* [DATA EXTRACT]:
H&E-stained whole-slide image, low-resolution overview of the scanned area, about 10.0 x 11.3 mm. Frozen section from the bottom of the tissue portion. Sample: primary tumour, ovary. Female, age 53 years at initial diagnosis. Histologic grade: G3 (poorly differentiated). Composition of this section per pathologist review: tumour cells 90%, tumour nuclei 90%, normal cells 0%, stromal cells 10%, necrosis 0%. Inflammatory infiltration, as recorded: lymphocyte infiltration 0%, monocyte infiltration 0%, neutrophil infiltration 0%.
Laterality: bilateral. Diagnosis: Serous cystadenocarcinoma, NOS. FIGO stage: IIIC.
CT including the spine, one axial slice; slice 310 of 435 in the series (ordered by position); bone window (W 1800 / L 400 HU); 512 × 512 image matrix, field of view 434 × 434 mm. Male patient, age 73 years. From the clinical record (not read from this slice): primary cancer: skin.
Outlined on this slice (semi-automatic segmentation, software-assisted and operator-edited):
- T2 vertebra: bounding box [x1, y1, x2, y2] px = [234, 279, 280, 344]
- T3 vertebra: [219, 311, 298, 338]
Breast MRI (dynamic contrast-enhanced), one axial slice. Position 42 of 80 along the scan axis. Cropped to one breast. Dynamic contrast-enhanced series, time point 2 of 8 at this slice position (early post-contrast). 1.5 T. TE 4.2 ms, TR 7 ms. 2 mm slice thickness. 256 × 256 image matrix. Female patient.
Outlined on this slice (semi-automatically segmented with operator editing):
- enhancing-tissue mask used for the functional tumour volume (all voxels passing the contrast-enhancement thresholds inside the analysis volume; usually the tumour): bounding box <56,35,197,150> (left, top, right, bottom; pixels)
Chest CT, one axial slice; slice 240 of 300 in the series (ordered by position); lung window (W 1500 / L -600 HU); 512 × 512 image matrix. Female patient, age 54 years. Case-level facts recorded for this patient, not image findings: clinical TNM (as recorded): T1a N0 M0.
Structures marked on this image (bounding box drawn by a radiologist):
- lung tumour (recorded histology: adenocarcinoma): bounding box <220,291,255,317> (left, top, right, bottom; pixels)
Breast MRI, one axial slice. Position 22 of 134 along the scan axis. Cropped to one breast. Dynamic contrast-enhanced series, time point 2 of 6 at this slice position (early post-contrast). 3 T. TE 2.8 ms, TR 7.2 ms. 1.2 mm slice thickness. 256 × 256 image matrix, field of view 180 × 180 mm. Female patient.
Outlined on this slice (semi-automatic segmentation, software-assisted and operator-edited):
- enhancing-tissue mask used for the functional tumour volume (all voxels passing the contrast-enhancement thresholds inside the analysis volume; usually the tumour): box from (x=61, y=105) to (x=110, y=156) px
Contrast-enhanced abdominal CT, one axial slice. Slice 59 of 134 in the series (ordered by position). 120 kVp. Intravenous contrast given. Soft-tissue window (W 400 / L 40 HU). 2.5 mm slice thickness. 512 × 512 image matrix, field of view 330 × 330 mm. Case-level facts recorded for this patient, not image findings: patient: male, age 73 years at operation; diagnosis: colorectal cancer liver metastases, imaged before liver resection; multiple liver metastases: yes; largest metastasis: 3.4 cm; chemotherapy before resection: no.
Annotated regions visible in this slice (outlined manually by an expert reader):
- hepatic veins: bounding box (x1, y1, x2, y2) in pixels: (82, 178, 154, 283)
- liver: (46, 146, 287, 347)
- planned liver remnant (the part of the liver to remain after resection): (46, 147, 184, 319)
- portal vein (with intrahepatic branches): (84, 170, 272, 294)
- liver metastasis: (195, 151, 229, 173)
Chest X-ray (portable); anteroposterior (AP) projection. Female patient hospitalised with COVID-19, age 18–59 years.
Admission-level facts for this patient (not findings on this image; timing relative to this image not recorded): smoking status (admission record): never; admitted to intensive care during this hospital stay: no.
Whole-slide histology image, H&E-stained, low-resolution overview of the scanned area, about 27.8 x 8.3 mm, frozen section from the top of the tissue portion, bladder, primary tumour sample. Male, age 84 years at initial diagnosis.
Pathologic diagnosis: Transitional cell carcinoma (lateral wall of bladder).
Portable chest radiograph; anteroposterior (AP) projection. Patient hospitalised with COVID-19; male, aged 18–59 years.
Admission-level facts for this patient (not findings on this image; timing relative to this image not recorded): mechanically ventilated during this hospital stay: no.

* [TASK DIRECTIONS]: For this task, retype the material exactly, line for line.

* [SOLUTION]:
H&E-stained whole-slide image, low-resolution overview of the scanned area, about 10.0 x 11.3 mm. Frozen section from the bottom of the tissue portion. Sample: primary tumour, ovary. Female, age 53 years at initial diagnosis. Histologic grade: G3 (poorly differentiated). Composition of this section per pathologist review: tumour cells 90%, tumour nuclei 90%, normal cells 0%, stromal cells 10%, necrosis 0%. Inflammatory infiltration, as recorded: lymphocyte infiltration 0%, monocyte infiltration 0%, neutrophil infiltration 0%.
Laterality: bilateral. Diagnosis: Serous cystadenocarcinoma, NOS. FIGO stage: IIIC.
CT including the spine, one axial slice; slice 310 of 435 in the series (ordered by position); bone window (W 1800 / L 400 HU); 512 × 512 image matrix, field of view 434 × 434 mm. Male patient, age 73 years. From the clinical record (not read from this slice): primary cancer: skin.
Outlined on this slice (semi-automatic segmentation, software-assisted and operator-edited):
- T2 vertebra: bounding box [x1, y1, x2, y2] px = [234, 279, 280, 344]
- T3 vertebra: [219, 311, 298, 338]
Breast MRI (dynamic contrast-enhanced), one axial slice. Position 42 of 80 along the scan axis. Cropped to one breast. Dynamic contrast-enhanced series, time point 2 of 8 at this slice position (early post-contrast). 1.5 T. TE 4.2 ms, TR 7 ms. 2 mm slice thickness. 256 × 256 image matrix. Female patient.
Outlined on this slice (semi-automatically segmented with operator editing):
- enhancing-tissue mask used for the functional tumour volume (all voxels passing the contrast-enhancement thresholds inside the analysis volume; usually the tumour): bounding box <56,35,197,150> (left, top, right, bottom; pixels)
Chest CT, one axial slice; slice 240 of 300 in the series (ordered by position); lung window (W 1500 / L -600 HU); 512 × 512 image matrix. Female patient, age 54 years. Case-level facts recorded for this patient, not image findings: clinical TNM (as recorded): T1a N0 M0.
Structures marked on this image (bounding box drawn by a radiologist):
- lung tumour (recorded histology: adenocarcinoma): bounding box <220,291,255,317> (left, top, right, bottom; pixels)
Breast MRI, one axial slice. Position 22 of 134 along the scan axis. Cropped to one breast. Dynamic contrast-enhanced series, time point 2 of 6 at this slice position (early post-contrast). 3 T. TE 2.8 ms, TR 7.2 ms. 1.2 mm slice thickness. 256 × 256 image matrix, field of view 180 × 180 mm. Female patient.
Outlined on this slice (semi-automatic segmentation, software-assisted and operator-edited):
- enhancing-tissue mask used for the functional tumour volume (all voxels passing the contrast-enhancement thresholds inside the analysis volume; usually the tumour): box from (x=61, y=105) to (x=110, y=156) px
Contrast-enhanced abdominal CT, one axial slice. Slice 59 of 134 in the series (ordered by position). 120 kVp. Intravenous contrast given. Soft-tissue window (W 400 / L 40 HU). 2.5 mm slice thickness. 512 × 512 image matrix, field of view 330 × 330 mm. Case-level facts recorded for this patient, not image findings: patient: male, age 73 years at operation; diagnosis: colorectal cancer liver metastases, imaged before liver resection; multiple liver metastases: yes; largest metastasis: 3.4 cm; chemotherapy before resection: no.
Annotated regions visible in this slice (outlined manually by an expert reader):
- hepatic veins: bounding box (x1, y1, x2, y2) in pixels: (82, 178, 154, 283)
- liver: (46, 146, 287, 347)
- planned liver remnant (the part of the liver to remain after resection): (46, 147, 184, 319)
- portal vein (with intrahepatic branches): (84, 170, 272, 294)
- liver metastasis: (195, 151, 229, 173)
Chest X-ray (portable); anteroposterior (AP) projection. Female patient hospitalised with COVID-19, age 18–59 years.
Admission-level facts for this patient (not findings on this image; timing relative to this image not recorded): smoking status (admission record): never; admitted to intensive care during this hospital stay: no.
Whole-slide histology image, H&E-stained, low-resolution overview of the scanned area, about 27.8 x 8.3 mm, frozen section from the top of the tissue portion, bladder, primary tumour sample. Male, age 84 years at initial diagnosis.
Pathologic diagnosis: Transitional cell carcinoma (lateral wall of bladder).
Portable chest radiograph; anteroposterior (AP) projection. Patient hospitalised with COVID-19; male, aged 18–59 years.
Admission-level facts for this patient (not findings on this image; timing relative to this image not recorded): mechanically ventilated during this hospital stay: no.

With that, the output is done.